Exercise directions: Reproduce each of the following records verbatim, preserving every line and character without alteration.

====== Record extracts

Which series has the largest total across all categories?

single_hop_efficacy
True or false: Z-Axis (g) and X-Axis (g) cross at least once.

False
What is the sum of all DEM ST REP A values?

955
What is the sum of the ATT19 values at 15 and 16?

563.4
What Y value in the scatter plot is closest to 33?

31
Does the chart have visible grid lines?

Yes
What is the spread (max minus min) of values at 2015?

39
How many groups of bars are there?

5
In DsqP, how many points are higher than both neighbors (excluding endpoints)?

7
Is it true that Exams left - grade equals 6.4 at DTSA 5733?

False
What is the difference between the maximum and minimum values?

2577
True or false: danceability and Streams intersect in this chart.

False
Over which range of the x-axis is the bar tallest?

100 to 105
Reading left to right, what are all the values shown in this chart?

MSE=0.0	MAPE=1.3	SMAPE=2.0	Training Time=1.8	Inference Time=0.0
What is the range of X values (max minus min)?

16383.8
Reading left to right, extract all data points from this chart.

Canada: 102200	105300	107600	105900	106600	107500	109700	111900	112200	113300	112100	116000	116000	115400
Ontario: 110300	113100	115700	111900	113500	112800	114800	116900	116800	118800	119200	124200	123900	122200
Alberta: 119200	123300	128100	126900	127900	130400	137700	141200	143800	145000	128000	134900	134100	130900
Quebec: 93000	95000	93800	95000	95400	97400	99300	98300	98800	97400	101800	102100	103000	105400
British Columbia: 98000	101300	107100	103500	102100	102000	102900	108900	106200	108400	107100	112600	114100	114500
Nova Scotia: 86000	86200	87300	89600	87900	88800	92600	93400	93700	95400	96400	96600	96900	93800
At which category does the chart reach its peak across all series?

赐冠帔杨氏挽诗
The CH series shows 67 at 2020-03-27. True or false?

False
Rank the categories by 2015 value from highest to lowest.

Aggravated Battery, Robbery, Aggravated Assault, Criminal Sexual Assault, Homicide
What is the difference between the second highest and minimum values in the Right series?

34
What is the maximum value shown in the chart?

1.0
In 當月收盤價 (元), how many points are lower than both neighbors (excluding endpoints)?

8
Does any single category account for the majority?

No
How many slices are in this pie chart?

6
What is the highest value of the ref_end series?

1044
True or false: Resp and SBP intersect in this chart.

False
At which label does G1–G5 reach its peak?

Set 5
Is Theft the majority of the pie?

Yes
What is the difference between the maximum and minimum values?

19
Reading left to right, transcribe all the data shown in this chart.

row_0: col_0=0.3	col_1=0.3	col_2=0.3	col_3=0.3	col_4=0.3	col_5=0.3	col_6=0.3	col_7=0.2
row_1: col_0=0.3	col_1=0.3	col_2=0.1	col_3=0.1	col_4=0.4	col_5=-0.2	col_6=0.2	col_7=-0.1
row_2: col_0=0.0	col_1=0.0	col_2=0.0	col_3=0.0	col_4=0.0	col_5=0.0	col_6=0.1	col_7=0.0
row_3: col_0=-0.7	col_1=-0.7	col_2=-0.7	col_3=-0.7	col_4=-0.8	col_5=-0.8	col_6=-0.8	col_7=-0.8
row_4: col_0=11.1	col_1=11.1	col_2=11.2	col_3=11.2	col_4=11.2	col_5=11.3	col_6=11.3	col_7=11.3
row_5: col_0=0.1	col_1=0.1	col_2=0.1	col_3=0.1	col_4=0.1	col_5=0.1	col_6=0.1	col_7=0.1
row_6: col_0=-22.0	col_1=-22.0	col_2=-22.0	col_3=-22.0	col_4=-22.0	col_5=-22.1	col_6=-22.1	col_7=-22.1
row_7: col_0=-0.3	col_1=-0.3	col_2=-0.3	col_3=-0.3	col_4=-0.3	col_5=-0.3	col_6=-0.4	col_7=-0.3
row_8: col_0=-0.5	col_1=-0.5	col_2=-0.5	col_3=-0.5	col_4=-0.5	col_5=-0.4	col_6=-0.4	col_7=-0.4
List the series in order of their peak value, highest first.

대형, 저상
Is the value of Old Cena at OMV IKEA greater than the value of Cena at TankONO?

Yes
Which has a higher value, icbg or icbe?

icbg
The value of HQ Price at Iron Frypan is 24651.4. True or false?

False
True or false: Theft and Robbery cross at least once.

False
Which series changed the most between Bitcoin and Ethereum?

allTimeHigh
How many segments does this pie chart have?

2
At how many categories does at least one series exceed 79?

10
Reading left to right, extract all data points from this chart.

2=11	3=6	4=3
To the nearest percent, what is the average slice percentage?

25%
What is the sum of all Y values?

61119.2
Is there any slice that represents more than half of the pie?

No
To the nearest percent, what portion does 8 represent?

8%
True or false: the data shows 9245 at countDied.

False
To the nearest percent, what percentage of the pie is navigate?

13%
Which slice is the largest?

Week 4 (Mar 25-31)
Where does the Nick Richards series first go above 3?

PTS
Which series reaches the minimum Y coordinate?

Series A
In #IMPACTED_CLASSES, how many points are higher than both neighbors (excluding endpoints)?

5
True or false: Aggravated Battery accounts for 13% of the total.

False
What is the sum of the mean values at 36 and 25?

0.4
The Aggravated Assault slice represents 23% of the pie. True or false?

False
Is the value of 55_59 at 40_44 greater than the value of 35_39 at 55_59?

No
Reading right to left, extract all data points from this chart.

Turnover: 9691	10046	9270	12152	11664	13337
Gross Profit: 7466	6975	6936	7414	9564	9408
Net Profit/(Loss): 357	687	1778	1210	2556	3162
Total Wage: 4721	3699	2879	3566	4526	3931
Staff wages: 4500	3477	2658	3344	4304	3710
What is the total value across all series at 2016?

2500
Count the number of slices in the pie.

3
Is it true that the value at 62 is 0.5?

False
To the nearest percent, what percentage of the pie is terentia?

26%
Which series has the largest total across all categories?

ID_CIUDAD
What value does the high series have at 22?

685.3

============

Exercise response:
Which series has the largest total across all categories?

single_hop_efficacy
True or false: Z-Axis (g) and X-Axis (g) cross at least once.

False
What is the sum of all DEM ST REP A values?

955
What is the sum of the ATT19 values at 15 and 16?

563.4
What Y value in the scatter plot is closest to 33?

31
Does the chart have visible grid lines?

Yes
What is the spread (max minus min) of values at 2015?

39
How many groups of bars are there?

5
In DsqP, how many points are higher than both neighbors (excluding endpoints)?

7
Is it true that Exams left - grade equals 6.4 at DTSA 5733?

False
What is the difference between the maximum and minimum values?

2577
True or false: danceability and Streams intersect in this chart.

False
Over which range of the x-axis is the bar tallest?

100 to 105
Reading left to right, what are all the values shown in this chart?

MSE=0.0	MAPE=1.3	SMAPE=2.0	Training Time=1.8	Inference Time=0.0
What is the range of X values (max minus min)?

16383.8
Reading left to right, extract all data points from this chart.

Canada: 102200	105300	107600	105900	106600	107500	109700	111900	112200	113300	112100	116000	116000	115400
Ontario: 110300	113100	115700	111900	113500	112800	114800	116900	116800	118800	119200	124200	123900	122200
Alberta: 119200	123300	128100	126900	127900	130400	137700	141200	143800	145000	128000	134900	134100	130900
Quebec: 93000	95000	93800	95000	95400	97400	99300	98300	98800	97400	101800	102100	103000	105400
British Columbia: 98000	101300	107100	103500	102100	102000	102900	108900	106200	108400	107100	112600	114100	114500
Nova Scotia: 86000	86200	87300	89600	87900	88800	92600	93400	93700	95400	96400	96600	96900	93800
At which category does the chart reach its peak across all series?

赐冠帔杨氏挽诗
The CH series shows 67 at 2020-03-27. True or false?

False
Rank the categories by 2015 value from highest to lowest.

Aggravated Battery, Robbery, Aggravated Assault, Criminal Sexual Assault, Homicide
What is the difference between the second highest and minimum values in the Right series?

34
What is the maximum value shown in the chart?

1.0
In 當月收盤價 (元), how many points are lower than both neighbors (excluding endpoints)?

8
Does any single category account for the majority?

No
How many slices are in this pie chart?

6
What is the highest value of the ref_end series?

1044
True or false: Resp and SBP intersect in this chart.

False
At which label does G1–G5 reach its peak?

Set 5
Is Theft the majority of the pie?

Yes
What is the difference between the maximum and minimum values?

19
Reading left to right, transcribe all the data shown in this chart.

row_0: col_0=0.3	col_1=0.3	col_2=0.3	col_3=0.3	col_4=0.3	col_5=0.3	col_6=0.3	col_7=0.2
row_1: col_0=0.3	col_1=0.3	col_2=0.1	col_3=0.1	col_4=0.4	col_5=-0.2	col_6=0.2	col_7=-0.1
row_2: col_0=0.0	col_1=0.0	col_2=0.0	col_3=0.0	col_4=0.0	col_5=0.0	col_6=0.1	col_7=0.0
row_3: col_0=-0.7	col_1=-0.7	col_2=-0.7	col_3=-0.7	col_4=-0.8	col_5=-0.8	col_6=-0.8	col_7=-0.8
row_4: col_0=11.1	col_1=11.1	col_2=11.2	col_3=11.2	col_4=11.2	col_5=11.3	col_6=11.3	col_7=11.3
row_5: col_0=0.1	col_1=0.1	col_2=0.1	col_3=0.1	col_4=0.1	col_5=0.1	col_6=0.1	col_7=0.1
row_6: col_0=-22.0	col_1=-22.0	col_2=-22.0	col_3=-22.0	col_4=-22.0	col_5=-22.1	col_6=-22.1	col_7=-22.1
row_7: col_0=-0.3	col_1=-0.3	col_2=-0.3	col_3=-0.3	col_4=-0.3	col_5=-0.3	col_6=-0.4	col_7=-0.3
row_8: col_0=-0.5	col_1=-0.5	col_2=-0.5	col_3=-0.5	col_4=-0.5	col_5=-0.4	col_6=-0.4	col_7=-0.4
List the series in order of their peak value, highest first.

대형, 저상
Is the value of Old Cena at OMV IKEA greater than the value of Cena at TankONO?

Yes
Which has a higher value, icbg or icbe?

icbg
The value of HQ Price at Iron Frypan is 24651.4. True or false?

False
True or false: Theft and Robbery cross at least once.

False
Which series changed the most between Bitcoin and Ethereum?

allTimeHigh
How many segments does this pie chart have?

2
At how many categories does at least one series exceed 79?

10
Reading left to right, extract all data points from this chart.

2=11	3=6	4=3
To the nearest percent, what is the average slice percentage?

25%
What is the sum of all Y values?

61119.2
Is there any slice that represents more than half of the pie?

No
To the nearest percent, what portion does 8 represent?

8%
True or false: the data shows 9245 at countDied.

False
To the nearest percent, what percentage of the pie is navigate?

13%
Which slice is the largest?

Week 4 (Mar 25-31)
Where does the Nick Richards series first go above 3?

PTS
Which series reaches the minimum Y coordinate?

Series A
In #IMPACTED_CLASSES, how many points are higher than both neighbors (excluding endpoints)?

5
True or false: Aggravated Battery accounts for 13% of the total.

False
What is the sum of the mean values at 36 and 25?

0.4
The Aggravated Assault slice represents 23% of the pie. True or false?

False
Is the value of 55_59 at 40_44 greater than the value of 35_39 at 55_59?

No
Reading right to left, extract all data points from this chart.

Turnover: 9691	10046	9270	12152	11664	13337
Gross Profit: 7466	6975	6936	7414	9564	9408
Net Profit/(Loss): 357	687	1778	1210	2556	3162
Total Wage: 4721	3699	2879	3566	4526	3931
Staff wages: 4500	3477	2658	3344	4304	3710
What is the total value across all series at 2016?

2500
Count the number of slices in the pie.

3
Is it true that the value at 62 is 0.5?

False
To the nearest percent, what percentage of the pie is terentia?

26%
Which series has the largest total across all categories?

ID_CIUDAD
What value does the high series have at 22?

685.3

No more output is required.